КАК ВЫПОЛНИТЬ ЗАДАНИЕ:
Выведите без изменений часть отрывка о головах казненных преступников между словами «ИЗ СЛЕДСТВЕННЫХ ДЕЛ» и «на городском базаре.» включительно.

В ритуале казни после казни особое место занимала голова преступника. Ее показывали толпе после отсечения, втыкали на заостренный кол или столб с металлическим стержнем наверху и стремились сохранить как можно дольше, даже если тело при этом сжигали. Порой отрубленную в столицах голову казненного посылали на родину преступника или в места, где он совершал злодеяния.

ИЗ СЛЕДСТВЕННЫХ ДЕЛ

Обезглавленное тело Варлама Левина после казни 26 июля 1722 года в Москве было сожжено, но голову его отправили в Пензу – по адресу совершенного им преступления. В день казни Левина генерал А. И. Ушаков писал доктору Блюментросту: «Извольте сочинить спирт в удобном сосуде, в котором бы можно ту голову Левина довести до означенного города (до Пензы), чтоб она дорогою за дальностию пути не избилась». Доставленная в Пензу голова была водружена именно там, где преступник кричал «непристойные слова» – на городском базаре.

ИСХОДНЫЕ ДАННЫЕ:
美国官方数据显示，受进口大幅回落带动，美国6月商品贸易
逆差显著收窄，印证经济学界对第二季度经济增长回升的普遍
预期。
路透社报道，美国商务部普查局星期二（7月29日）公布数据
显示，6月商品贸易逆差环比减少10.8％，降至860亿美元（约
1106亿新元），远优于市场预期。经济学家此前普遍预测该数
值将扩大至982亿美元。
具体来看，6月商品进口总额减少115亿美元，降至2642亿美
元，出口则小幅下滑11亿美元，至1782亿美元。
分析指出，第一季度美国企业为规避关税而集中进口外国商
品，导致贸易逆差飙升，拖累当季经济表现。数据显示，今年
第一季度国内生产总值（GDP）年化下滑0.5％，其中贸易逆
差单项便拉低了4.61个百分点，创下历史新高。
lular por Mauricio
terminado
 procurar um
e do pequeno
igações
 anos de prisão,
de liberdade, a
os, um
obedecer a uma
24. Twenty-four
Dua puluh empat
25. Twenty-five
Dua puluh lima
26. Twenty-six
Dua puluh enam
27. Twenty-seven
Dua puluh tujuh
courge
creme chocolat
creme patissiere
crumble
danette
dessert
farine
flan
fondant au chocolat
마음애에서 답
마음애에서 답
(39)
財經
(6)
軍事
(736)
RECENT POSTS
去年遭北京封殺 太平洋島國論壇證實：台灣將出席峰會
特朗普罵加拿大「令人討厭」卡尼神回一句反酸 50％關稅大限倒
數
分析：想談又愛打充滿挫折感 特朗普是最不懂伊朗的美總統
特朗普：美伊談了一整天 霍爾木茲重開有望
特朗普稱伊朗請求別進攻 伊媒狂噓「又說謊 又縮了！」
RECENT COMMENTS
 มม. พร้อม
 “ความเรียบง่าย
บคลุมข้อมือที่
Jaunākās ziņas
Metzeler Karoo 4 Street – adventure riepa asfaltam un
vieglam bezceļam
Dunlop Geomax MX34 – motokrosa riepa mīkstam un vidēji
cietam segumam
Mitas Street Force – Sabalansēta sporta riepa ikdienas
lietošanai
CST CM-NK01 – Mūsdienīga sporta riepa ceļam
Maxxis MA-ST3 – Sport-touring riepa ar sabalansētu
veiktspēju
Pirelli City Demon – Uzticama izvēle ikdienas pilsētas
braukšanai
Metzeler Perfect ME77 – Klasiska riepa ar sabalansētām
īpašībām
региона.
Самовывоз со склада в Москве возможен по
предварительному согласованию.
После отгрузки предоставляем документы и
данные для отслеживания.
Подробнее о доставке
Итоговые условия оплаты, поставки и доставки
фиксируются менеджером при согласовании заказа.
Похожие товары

МЕСТО ДЛЯ ОТВЕТА:
ИЗ СЛЕДСТВЕННЫХ ДЕЛ

Обезглавленное тело Варлама Левина после казни 26 июля 1722 года в Москве было сожжено, но голову его отправили в Пензу – по адресу совершенного им преступления. В день казни Левина генерал А. И. Ушаков писал доктору Блюментросту: «Извольте сочинить спирт в удобном сосуде, в котором бы можно ту голову Левина довести до означенного города (до Пензы), чтоб она дорогою за дальностию пути не избилась». Доставленная в Пензу голова была водружена именно там, где преступник кричал «непристойные слова» – на городском базаре.